*** Data records ***

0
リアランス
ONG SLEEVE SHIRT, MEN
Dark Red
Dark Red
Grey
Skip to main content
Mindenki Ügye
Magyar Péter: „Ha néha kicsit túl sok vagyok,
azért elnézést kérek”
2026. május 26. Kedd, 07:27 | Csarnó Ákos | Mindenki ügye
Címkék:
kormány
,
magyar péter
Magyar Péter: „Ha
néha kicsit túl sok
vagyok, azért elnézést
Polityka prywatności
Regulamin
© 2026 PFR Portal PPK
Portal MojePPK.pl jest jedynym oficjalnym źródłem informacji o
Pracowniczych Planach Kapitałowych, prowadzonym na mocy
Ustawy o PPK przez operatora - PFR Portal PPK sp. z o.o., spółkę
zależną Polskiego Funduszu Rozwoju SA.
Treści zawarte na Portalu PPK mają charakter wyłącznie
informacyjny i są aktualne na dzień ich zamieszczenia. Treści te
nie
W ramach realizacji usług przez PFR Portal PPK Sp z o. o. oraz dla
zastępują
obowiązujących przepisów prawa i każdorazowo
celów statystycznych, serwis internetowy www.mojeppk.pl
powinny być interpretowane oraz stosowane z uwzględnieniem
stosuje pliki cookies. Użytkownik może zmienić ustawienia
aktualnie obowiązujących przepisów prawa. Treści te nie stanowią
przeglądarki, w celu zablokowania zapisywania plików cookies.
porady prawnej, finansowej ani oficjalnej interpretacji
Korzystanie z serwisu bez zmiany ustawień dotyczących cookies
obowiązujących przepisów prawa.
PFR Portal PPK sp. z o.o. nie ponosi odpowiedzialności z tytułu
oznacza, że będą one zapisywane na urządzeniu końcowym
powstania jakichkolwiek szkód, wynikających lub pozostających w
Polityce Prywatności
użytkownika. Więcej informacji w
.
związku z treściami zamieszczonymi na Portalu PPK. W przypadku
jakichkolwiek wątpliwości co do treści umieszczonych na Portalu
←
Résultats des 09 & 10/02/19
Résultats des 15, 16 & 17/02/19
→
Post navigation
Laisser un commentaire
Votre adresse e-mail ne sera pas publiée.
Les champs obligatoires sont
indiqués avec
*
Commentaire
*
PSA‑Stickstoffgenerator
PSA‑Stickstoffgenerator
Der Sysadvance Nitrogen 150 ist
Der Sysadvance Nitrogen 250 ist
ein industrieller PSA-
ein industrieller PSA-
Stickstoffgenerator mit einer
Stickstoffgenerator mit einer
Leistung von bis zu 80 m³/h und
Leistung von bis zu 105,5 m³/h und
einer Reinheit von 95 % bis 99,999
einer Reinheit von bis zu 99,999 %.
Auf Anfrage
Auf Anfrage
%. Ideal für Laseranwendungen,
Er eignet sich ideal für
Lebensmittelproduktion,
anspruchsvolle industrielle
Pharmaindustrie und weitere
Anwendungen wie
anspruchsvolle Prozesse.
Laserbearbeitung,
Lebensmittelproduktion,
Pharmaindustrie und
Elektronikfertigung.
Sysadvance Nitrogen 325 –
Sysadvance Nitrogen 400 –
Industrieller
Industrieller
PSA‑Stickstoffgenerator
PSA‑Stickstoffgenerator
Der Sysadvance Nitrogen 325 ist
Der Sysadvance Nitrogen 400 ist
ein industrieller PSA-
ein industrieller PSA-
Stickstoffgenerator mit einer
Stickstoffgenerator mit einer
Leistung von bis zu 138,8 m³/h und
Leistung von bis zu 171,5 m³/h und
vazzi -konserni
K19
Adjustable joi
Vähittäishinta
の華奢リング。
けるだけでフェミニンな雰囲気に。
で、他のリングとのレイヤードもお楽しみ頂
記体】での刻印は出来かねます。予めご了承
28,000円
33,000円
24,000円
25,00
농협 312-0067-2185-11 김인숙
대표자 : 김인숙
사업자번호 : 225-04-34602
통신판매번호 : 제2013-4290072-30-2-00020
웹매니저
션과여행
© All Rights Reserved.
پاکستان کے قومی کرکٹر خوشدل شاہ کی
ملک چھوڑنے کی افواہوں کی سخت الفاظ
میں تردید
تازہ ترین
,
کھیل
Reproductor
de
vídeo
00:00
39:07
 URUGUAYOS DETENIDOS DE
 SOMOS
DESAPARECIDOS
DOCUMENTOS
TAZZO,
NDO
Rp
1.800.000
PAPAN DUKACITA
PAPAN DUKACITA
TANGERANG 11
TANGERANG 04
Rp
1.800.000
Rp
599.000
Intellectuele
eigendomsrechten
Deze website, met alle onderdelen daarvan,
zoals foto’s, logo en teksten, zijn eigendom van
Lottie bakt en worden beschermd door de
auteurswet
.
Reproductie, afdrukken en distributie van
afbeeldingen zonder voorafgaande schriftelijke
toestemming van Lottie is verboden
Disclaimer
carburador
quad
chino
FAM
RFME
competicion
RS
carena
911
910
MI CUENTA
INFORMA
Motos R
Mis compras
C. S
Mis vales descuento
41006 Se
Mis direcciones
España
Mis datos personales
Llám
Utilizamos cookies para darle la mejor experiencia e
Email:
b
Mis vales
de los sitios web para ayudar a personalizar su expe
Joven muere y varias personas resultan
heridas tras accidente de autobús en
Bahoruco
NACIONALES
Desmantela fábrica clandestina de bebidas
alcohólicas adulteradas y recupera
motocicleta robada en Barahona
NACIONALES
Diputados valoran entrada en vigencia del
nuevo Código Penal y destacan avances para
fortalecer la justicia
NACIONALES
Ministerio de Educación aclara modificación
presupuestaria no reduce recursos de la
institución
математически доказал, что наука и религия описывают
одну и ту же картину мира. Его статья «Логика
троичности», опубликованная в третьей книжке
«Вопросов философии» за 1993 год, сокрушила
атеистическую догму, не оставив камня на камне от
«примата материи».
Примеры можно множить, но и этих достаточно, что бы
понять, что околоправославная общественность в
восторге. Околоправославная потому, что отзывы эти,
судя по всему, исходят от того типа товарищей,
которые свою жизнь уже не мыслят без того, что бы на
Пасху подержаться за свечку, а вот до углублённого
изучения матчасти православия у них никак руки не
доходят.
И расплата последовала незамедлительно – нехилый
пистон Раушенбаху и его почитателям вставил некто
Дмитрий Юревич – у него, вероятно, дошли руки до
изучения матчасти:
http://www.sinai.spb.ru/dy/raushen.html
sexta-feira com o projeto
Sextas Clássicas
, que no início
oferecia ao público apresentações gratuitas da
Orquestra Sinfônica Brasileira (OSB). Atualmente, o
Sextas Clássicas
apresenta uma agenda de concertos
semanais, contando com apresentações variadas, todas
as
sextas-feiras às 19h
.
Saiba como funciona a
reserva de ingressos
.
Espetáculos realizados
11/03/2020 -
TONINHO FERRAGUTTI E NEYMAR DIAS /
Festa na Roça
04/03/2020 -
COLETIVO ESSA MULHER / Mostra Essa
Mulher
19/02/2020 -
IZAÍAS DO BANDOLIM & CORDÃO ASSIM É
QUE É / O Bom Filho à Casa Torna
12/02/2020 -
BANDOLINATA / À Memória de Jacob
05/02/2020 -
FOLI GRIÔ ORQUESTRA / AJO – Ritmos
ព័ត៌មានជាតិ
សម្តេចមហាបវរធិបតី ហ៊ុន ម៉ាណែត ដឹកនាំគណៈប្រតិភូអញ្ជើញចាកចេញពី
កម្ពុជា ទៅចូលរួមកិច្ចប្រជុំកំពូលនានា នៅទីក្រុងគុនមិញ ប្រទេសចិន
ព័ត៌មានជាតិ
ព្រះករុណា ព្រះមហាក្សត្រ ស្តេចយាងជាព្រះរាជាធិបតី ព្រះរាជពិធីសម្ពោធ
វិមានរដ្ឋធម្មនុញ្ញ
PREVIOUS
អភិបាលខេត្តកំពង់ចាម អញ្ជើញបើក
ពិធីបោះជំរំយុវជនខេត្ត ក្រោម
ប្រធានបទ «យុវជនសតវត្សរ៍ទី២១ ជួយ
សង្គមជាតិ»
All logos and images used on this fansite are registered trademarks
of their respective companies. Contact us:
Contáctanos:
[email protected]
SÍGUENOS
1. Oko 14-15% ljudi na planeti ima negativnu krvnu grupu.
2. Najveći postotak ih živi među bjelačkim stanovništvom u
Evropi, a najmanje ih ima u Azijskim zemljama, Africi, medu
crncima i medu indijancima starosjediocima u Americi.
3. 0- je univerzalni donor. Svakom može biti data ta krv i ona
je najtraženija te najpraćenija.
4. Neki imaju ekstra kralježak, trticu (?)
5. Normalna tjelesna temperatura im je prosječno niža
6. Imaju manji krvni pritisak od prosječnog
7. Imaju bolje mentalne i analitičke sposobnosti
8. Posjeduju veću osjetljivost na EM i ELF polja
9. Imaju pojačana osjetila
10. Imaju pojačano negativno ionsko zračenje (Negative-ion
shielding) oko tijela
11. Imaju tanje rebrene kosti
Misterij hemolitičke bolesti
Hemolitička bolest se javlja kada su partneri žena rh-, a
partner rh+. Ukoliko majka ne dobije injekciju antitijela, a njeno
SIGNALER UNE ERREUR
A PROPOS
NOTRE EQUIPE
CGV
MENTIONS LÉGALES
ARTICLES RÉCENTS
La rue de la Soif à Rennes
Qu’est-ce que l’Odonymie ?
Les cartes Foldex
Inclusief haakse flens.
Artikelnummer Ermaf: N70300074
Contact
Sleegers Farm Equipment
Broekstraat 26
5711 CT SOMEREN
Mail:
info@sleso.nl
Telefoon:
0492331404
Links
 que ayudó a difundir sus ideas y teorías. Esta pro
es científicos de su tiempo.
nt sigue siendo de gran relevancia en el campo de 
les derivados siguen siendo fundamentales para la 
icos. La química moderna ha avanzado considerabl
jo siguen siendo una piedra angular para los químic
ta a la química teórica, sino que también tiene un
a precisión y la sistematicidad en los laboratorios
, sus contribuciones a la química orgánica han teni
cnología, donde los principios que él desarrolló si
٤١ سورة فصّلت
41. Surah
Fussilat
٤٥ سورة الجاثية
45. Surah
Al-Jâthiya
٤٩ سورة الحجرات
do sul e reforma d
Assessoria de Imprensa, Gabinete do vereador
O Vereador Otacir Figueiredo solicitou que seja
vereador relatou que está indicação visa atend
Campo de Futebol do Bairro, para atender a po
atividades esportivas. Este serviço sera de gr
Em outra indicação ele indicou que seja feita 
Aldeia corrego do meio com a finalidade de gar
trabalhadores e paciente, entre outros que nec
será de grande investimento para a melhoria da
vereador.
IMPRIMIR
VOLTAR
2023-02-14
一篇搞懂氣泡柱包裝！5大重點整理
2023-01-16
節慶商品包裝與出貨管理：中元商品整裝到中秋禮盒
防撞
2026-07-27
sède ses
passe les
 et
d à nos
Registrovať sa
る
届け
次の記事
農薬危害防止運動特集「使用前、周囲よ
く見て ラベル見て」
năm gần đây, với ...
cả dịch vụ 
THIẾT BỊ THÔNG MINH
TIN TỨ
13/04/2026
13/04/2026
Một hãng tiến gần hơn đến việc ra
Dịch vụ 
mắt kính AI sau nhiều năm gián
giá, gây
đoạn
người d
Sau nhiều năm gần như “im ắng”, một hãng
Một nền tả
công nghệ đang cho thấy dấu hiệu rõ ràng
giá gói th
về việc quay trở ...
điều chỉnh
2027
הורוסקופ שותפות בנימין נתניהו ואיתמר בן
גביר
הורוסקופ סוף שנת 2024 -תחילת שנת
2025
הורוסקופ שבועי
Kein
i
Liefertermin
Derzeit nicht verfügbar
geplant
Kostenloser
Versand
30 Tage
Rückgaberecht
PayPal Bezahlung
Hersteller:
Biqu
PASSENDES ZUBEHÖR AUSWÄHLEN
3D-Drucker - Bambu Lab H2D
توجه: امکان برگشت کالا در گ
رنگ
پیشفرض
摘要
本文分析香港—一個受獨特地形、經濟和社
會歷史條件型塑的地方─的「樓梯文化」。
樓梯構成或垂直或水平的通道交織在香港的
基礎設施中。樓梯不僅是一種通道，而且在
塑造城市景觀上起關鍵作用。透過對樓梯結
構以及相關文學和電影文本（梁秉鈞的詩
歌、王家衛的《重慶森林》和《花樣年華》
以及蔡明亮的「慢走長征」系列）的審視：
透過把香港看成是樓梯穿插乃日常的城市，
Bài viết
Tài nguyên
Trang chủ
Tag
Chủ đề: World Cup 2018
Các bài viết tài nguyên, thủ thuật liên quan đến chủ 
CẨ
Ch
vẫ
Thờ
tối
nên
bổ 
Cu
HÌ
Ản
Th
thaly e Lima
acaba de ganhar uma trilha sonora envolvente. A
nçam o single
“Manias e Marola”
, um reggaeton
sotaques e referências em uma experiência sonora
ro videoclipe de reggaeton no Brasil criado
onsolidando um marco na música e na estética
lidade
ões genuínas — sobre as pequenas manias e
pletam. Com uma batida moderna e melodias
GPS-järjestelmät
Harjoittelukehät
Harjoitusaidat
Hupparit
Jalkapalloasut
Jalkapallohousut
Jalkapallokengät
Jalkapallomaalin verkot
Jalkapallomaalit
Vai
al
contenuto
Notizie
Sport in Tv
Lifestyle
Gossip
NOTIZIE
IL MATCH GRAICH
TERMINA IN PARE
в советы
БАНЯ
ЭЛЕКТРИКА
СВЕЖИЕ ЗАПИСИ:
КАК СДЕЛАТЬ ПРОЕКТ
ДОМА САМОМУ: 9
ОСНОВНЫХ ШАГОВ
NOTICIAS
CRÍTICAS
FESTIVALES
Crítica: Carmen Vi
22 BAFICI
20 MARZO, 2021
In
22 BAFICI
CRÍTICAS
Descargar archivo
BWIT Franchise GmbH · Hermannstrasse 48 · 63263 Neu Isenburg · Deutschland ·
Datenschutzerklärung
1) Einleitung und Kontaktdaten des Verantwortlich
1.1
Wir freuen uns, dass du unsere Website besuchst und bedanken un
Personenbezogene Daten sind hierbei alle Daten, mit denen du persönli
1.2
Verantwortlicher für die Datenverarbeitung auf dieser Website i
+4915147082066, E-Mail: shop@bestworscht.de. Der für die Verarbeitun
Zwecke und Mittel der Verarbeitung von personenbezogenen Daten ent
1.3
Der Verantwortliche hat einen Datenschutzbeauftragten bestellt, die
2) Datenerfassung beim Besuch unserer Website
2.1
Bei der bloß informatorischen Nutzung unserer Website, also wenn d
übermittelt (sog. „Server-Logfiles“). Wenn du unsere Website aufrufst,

*** End of Data records ***

**Instructions to follow:** Look above for the line holding "zoals foto’s, logo" and the line holding "изучения матчасти православия", then output exactly those two lines and every line between them, nothing more.

**Solution to the exercise:**
zoals foto’s, logo en teksten, zijn eigendom van
Lottie bakt en worden beschermd door de
auteurswet
.
Reproductie, afdrukken en distributie van
afbeeldingen zonder voorafgaande schriftelijke
toestemming van Lottie is verboden
Disclaimer
carburador
quad
chino
FAM
RFME
competicion
RS
carena
911
910
MI CUENTA
INFORMA
Motos R
Mis compras
C. S
Mis vales descuento
41006 Se
Mis direcciones
España
Mis datos personales
Llám
Utilizamos cookies para darle la mejor experiencia e
Email:
b
Mis vales
de los sitios web para ayudar a personalizar su expe
Joven muere y varias personas resultan
heridas tras accidente de autobús en
Bahoruco
NACIONALES
Desmantela fábrica clandestina de bebidas
alcohólicas adulteradas y recupera
motocicleta robada en Barahona
NACIONALES
Diputados valoran entrada en vigencia del
nuevo Código Penal y destacan avances para
fortalecer la justicia
NACIONALES
Ministerio de Educación aclara modificación
presupuestaria no reduce recursos de la
institución
математически доказал, что наука и религия описывают
одну и ту же картину мира. Его статья «Логика
троичности», опубликованная в третьей книжке
«Вопросов философии» за 1993 год, сокрушила
атеистическую догму, не оставив камня на камне от
«примата материи».
Примеры можно множить, но и этих достаточно, что бы
понять, что околоправославная общественность в
восторге. Околоправославная потому, что отзывы эти,
судя по всему, исходят от того типа товарищей,
которые свою жизнь уже не мыслят без того, что бы на
Пасху подержаться за свечку, а вот до углублённого
изучения матчасти православия у них никак руки не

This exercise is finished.